The fence around the Essig garden was showing signs of deterioration with posts that had rotted in the ground causing leaning fence sections, gates that were not hanging straight, missing and broken pickets, and repairs to the stringers. Yes, rustic looking, but despite continuous ongoing repairs it was looking sad and additional repairs did not seem to be the answer. AKA The Fence Company visited and accepted the job to replace the fence with a new one. The challenge was to not make it appear brand new and perfect but rather to resemble the rustic look of a fence from the late 1800’s. Matt Koch and his crew worked with us to accomplish this goal. The rectangular posts are Locust wood known for its rot resistance, the stringers and pickets are Hemlock. The materials were sourced from Leonard Rohrbach’s sawmill in Bernville who cut the lumber to Matt’s specifications.

Dave Johnston and Dick Schuster removed the old fence and posts which were surprisingly heavy. This task would have not been accomplished without using the farm’s Kubota tractor to pull posts and move the 10-foot fence sections.

Matt and the crew began work on January 16, 2023, setting the new posts, installing the stringers and pickets and wrapped up the project by the end of the following day. The crew’s biggest challenge was to not make the fence look new and perfect as they would for any other customer. Instead, they used random width pickets, with a bit of variation in their length, and the tops of the pickets not perfectly in a straight line - all designed to make the finished project more rustic. Well, the crew nailed it (pun intended) and we have a great looking, sturdy fence with gates that operate effortlessly. The wood will age naturally (with no stain or paint) and Matt suggests that we should expect it to have a weathered patina within a year. Our thanks to AKA Fence Company for this project which enhances one of the first areas that visitors see as they visit the farm.
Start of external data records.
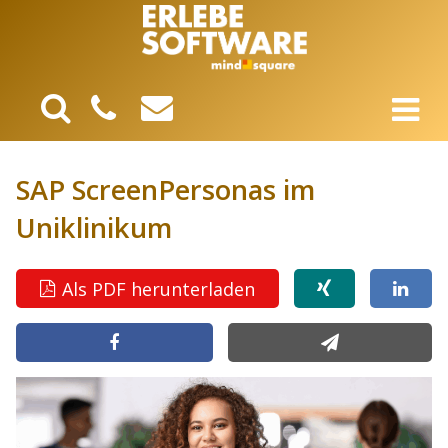
SAP ScreenPersonas im
Uniklinikum
Als PDF herunterladen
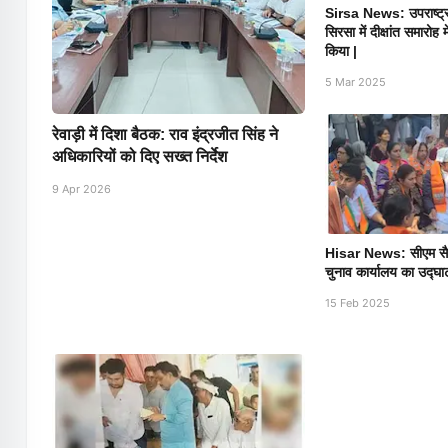
Sirsa News: उपराष्ट्
सिरसा में दीक्षांत समारोह 
किया |
5 Mar 2025
रेवाड़ी में दिशा बैठक: राव इंद्रजीत सिंह ने
अधिकारियों को दिए सख्त निर्देश
9 Apr 2026
Hisar News: सीएम सैनी
चुनाव कार्यालय का उद्घ
15 Feb 2025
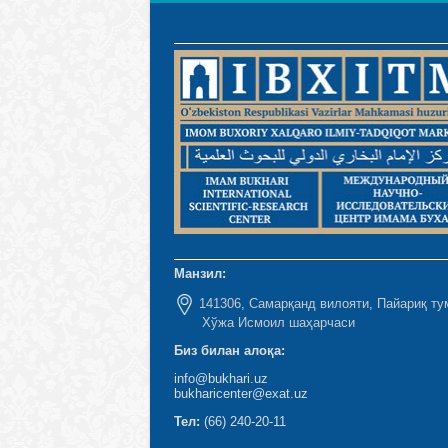
Манзил:
141306, Самарқанд вилояти, Пайариқ ту
Хўжа Исмоил шаҳарчаси
Биз билан алоқа:
info@bukhari.uz
bukharicenter@exat.uz
Тел:
(66) 240-20-11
A new roof for the historic Staudt Farmstead speicher building at Old Dry Road Farm

Mountain View Building was able to fit us into the work schedule this month. They removed the old roof on Wednesday the 13th and with 5 workers, installed the new roof on Thursday the 14th just before the day of the ice storm which would have prevented bringing the equipment down Highland Road. The completed work cost us $10,673. Some of the stringers on the spring house roof were in bad shape but we were able to find lumber in our storage area to use instead of having to buy material.